Limitations & Future Work

  1. Multi-stage pipeline lacks end-to-end training: The cascade of 3D reconstruction (π³) → geometric annotation (GDINO+SAM2) → feature extraction (DINO) → relationship prediction propagates errors across stages.
  2. VLM pseudo-label quality: Relationship annotations for unobservable objects rely on VLM generation with manual correction; label noise is mitigated by the \(\lambda_{\text{vlm}}\) weight but not fundamentally resolved.
  3. Severe long-tail distribution: Macro F1 is substantially lower than micro F1, indicating significant predicate class imbalance.
  4. Limited to person–object interactions: The current framework only predicts person–object relation pairs and does not extend to arbitrary object pairs.
  5. Offline processing: 4DST requires bidirectional attention over the complete video, precluding online streaming inference.
  6. Dataset scale constraints: As an upgrade of Action Genome, scene diversity and generalization capability remain to be validated.
  • Relation to VidSGG (STTran/Tempura): WSGG is a strict superset, extending frame-level graphs to world-level graphs by adding two core dimensions: 3D localization and unobservable object reasoning.

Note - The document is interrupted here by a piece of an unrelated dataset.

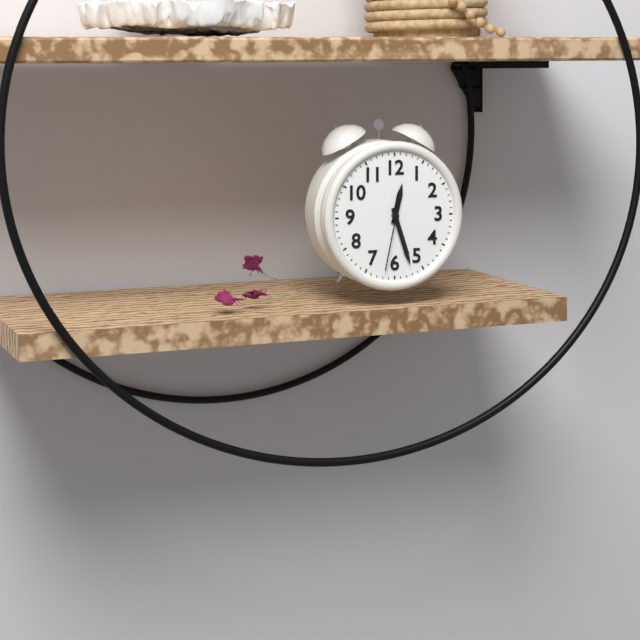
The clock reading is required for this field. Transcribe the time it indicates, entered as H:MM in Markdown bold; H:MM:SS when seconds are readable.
**12:27:32**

  • Relation to 3D/4D SGG: Existing 3D SGG methods process static scans, and 4D SGG typically requires RGB-D or multi-view inputs; WSGG operates from monocular video and covers unobservable objects.

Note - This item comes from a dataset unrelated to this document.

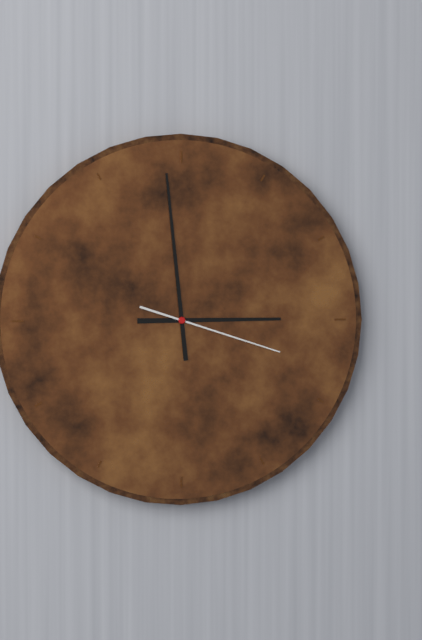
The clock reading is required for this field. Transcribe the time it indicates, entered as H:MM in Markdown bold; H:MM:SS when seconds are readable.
**2:59:18**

  • MAE → object-level MAE: MWAE generalizes masked autoencoders from the patch level to the object/relation level, replacing artificial masks with natural occlusion—a meaningful paradigm transfer.
  • VLMs as annotators: The Graph RAG pipeline (event graph → retrieval → frame-level prediction → discriminative verification) is a practical paradigm for generating structured annotations with VLMs.
  • Implications for embodied intelligence: World scene graphs serve as a critical intermediate representation bridging visual perception and embodied action; the temporal modeling approach in 4DST offers reference value for deployable systems.

Rating

⭐⭐⭐⭐ The task formulation is forward-looking, the dataset construction is rigorous, the method design is systematic and progressive, and the experiments comprehensively cover multiple evaluation protocols and VLM baselines. Challenges remain, however, in achieving end-to-end training across the multi-stage pipeline and addressing long-tail predicate imbalance.